Ottawa Pride Became The Protest it Was Meant to Be.

Ottawa Pride Became The Protest it Was Meant to Be.

From cofounder Chelsea Bleau - Yesterday in Ottawa

“I am currently on holiday with my partner, doing a road trip from Prince Albert, Saskatchewan to Ottawa/Gatineau. I wasn’t sure if I wanted to go to the Capital Pride Parade while we were here, as I’m not great with huge crowds. But my partner and I went, found a spot on Wellington, and just as the parade came into our view, it stopped.

Not long after, we learned why. Queers for Palestine Ottawa (@queers4palestineott), who had been invited by Grand Marshal Patience Plush (@misspatienceplush) to march at the front, halted the parade right in front of the House of Commons to issue demands: for Capital Pride to be transparent about their commitments to the community, and for Ottawa’s mayor, Mark Sutcliffe - who boycotted Pride last year over its pro-Palestine stance - to apologize and pledge support for all oppressed peoples.

We stayed. We listened. We participated. We watched as Capital Pride’s response unfolded - how they blamed Q4P, how the mayor chose to allow the parade to be ultimately cancelled. But what I saw on the ground was not chaos or disappointment, it was joy and community!

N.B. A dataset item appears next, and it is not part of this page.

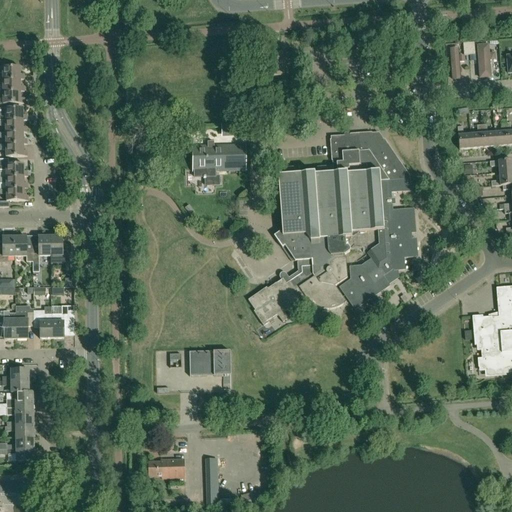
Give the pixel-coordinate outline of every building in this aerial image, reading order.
[(474,43),(468,44),(463,44),(464,56),(475,55),(474,43)] [(489,46),(477,47),(479,79),(491,79),(489,46)] [(458,49),(450,50),(452,81),(460,81),(459,64),(465,64),(464,57),(459,57),(458,49)] [(282,52),(272,53),(273,77),(283,76),(282,52)] [(21,76),(21,68),(3,69),(0,68),(0,74),(3,74),(3,81),(21,81),(25,81),(25,78),(23,78),(23,76),(21,76)] [(3,81),(0,81),(0,86),(3,86),(3,93),(22,93),(25,93),(25,91),(24,91),(24,88),(21,88),(21,81),(3,81)] [(0,105),(22,106),(22,105),(25,105),(25,103),(24,103),(24,100),(22,100),(22,93),(3,93),(0,92),(0,105)] [(0,122),(24,122),(28,122),(28,119),(27,119),(27,117),(23,117),(23,110),(5,110),(0,110),(0,115),(6,115),(6,122),(0,122)] [(0,134),(24,134),(28,134),(28,131),(27,131),(27,129),(24,129),(24,122),(0,122),(0,127),(6,127),(6,134),(0,134)] [(507,147),(506,124),(501,125),(501,133),(494,134),(495,148),(507,147)] [(483,149),(482,126),(477,127),(477,135),(470,136),(471,149),(483,149)] [(495,148),(494,134),(487,134),(486,126),(482,126),(483,149),(495,148)] [(471,149),(470,136),(463,136),(462,128),(457,128),(459,150),(471,149)] [(377,172),(378,182),(410,180),(410,177),(400,162),(399,162),(384,140),(381,140),(378,136),(374,136),(371,133),(351,135),(350,135),(349,135),(349,136),(348,137),(348,138),(344,138),(344,136),(330,137),(332,165),(336,164),(337,171),(349,170),(349,167),(366,166),(366,173),(377,172)] [(0,147),(24,147),(24,146),(28,146),(28,143),(27,143),(27,141),(24,141),(24,134),(0,134),(0,139),(6,139),(6,146),(0,146),(0,147)] [(245,172),(245,156),(245,146),(193,147),(193,173),(245,172)] [(24,147),(0,147),(0,151),(6,152),(6,159),(24,159),(24,158),(28,158),(28,156),(27,156),(27,153),(24,153),(24,147)] [(0,178),(25,178),(29,178),(28,176),(28,173),(24,173),(24,166),(7,166),(6,161),(0,160),(0,171),(7,172),(7,179),(0,178)] [(498,167),(499,175),(511,173),(511,161),(490,163),(490,168),(498,167)] [(289,310),(305,298),(306,300),(308,302),(309,303),(311,304),(312,305),(314,306),(316,307),(318,308),(320,309),(322,309),(324,310),(326,310),(328,310),(330,310),(332,310),(334,309),(336,309),(338,308),(340,307),(341,306),(343,305),(346,303),(335,287),(347,279),(346,258),(344,256),(350,252),(350,250),(362,249),(363,252),(365,252),(367,251),(370,249),(372,251),(379,246),(384,246),(383,224),(380,225),(377,182),(378,182),(377,172),(366,173),(366,166),(349,167),(349,170),(350,175),(347,175),(347,173),(334,174),(333,167),(317,168),(317,175),(314,175),(314,174),(302,175),(301,167),(284,169),(285,176),(278,176),(282,232),(279,232),(277,201),(277,202),(279,232),(274,235),(270,229),(270,230),(291,261),(301,260),(302,266),(300,266),(301,275),(290,282),(285,275),(285,276),(286,277),(283,279),(282,278),(281,278),(282,280),(276,284),(267,290),(266,288),(248,301),(255,311),(253,312),(263,327),(269,323),(268,322),(277,315),(283,323),(288,319),(283,311),(288,308),(289,310)] [(491,182),(491,187),(491,188),(502,187),(502,186),(511,185),(511,173),(499,175),(500,182),(491,182)] [(25,190),(29,190),(29,188),(28,188),(28,185),(25,185),(25,178),(0,178),(0,184),(7,184),(7,190),(0,190),(0,191),(25,191),(25,190)] [(410,180),(378,182),(377,182),(380,225),(383,224),(384,246),(379,246),(372,251),(367,254),(371,260),(361,267),(350,267),(350,280),(339,288),(355,311),(370,301),(375,308),(380,305),(374,296),(383,289),(384,291),(390,287),(387,282),(397,276),(397,272),(405,271),(404,259),(418,258),(417,251),(416,251),(415,246),(412,243),(411,231),(414,228),(413,222),(415,222),(414,209),(404,210),(404,216),(399,217),(399,214),(396,211),(393,211),(391,194),(394,194),(397,190),(397,187),(402,187),(402,193),(411,192),(410,180)] [(511,185),(502,186),(502,187),(503,191),(511,191),(511,198),(511,197),(511,185)] [(472,189),(477,197),(481,197),(481,188),(472,189)] [(0,209),(10,209),(10,204),(25,203),(29,203),(29,200),(28,200),(28,197),(25,197),(25,191),(0,191),(0,195),(7,196),(7,203),(0,203),(0,209)] [(485,200),(479,201),(487,212),(493,211),(485,200)] [(27,238),(15,239),(16,258),(27,258),(27,264),(34,263),(34,251),(27,251),(27,238)] [(34,251),(34,263),(34,275),(40,274),(40,258),(52,258),(51,238),(39,238),(39,251),(34,251)] [(58,263),(70,263),(69,251),(63,251),(63,238),(51,238),(52,258),(58,257),(58,263)] [(0,251),(0,264),(9,264),(9,258),(16,258),(15,239),(3,239),(3,251),(0,251)] [(504,370),(511,369),(511,287),(496,289),(498,317),(482,318),(474,319),(476,344),(480,344),(482,359),(478,359),(478,368),(486,368),(487,376),(504,374),(504,370)] [(53,316),(53,340),(65,340),(65,326),(74,326),(74,307),(63,307),(63,316),(53,316)] [(0,328),(4,329),(5,341),(16,341),(16,316),(10,316),(10,313),(1,313),(1,316),(0,316),(0,328)] [(35,316),(34,316),(34,327),(40,327),(41,340),(53,340),(53,316),(46,317),(46,313),(35,313),(35,316)] [(34,316),(16,316),(16,341),(29,341),(29,328),(34,328),(34,327),(34,316)] [(190,378),(207,377),(207,375),(214,375),(214,377),(230,377),(230,370),(230,352),(189,353),(190,366),(191,366),(192,376),(190,376),(190,378)] [(181,355),(170,355),(170,369),(181,369),(181,355)] [(2,377),(2,382),(29,382),(29,370),(20,370),(20,366),(8,366),(8,377),(2,377)] [(29,393),(29,382),(2,382),(3,386),(11,386),(12,394),(16,394),(16,393),(29,393)] [(7,400),(7,405),(33,404),(33,392),(29,393),(16,393),(16,394),(12,394),(12,400),(7,400)] [(7,416),(16,416),(34,416),(33,404),(7,405),(7,416)] [(7,423),(8,428),(34,427),(34,416),(16,416),(16,423),(7,423)] [(16,432),(17,439),(34,438),(34,427),(8,428),(5,428),(6,432),(16,432)] [(8,446),(8,450),(34,450),(34,438),(17,439),(17,446),(8,446)] [(0,455),(17,455),(17,462),(35,462),(34,450),(8,450),(8,451),(0,451),(0,455)] [(162,480),(184,480),(183,461),(161,461),(161,463),(148,464),(148,479),(162,478),(162,480)] [(218,461),(205,461),(206,507),(219,507),(218,473),(218,461)]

Q4P and their supporters marched through Centretown anyway, without police support, led by union allies, full of joy!

It felt like witnessing Pride as it was meant to be: not a corporate spectacle, but resistance. Love and liberation in the streets. It will be a Pride for us to remember!

This significant moment matters. It calls us to ask: Who does Pride serve? Whose voices are amplified, and whose are dismissed? And what does true 2SLGBTQIAP+ solidarity look like, locally and globally?


Pride began as protest, and yesterday, it returned to its roots.”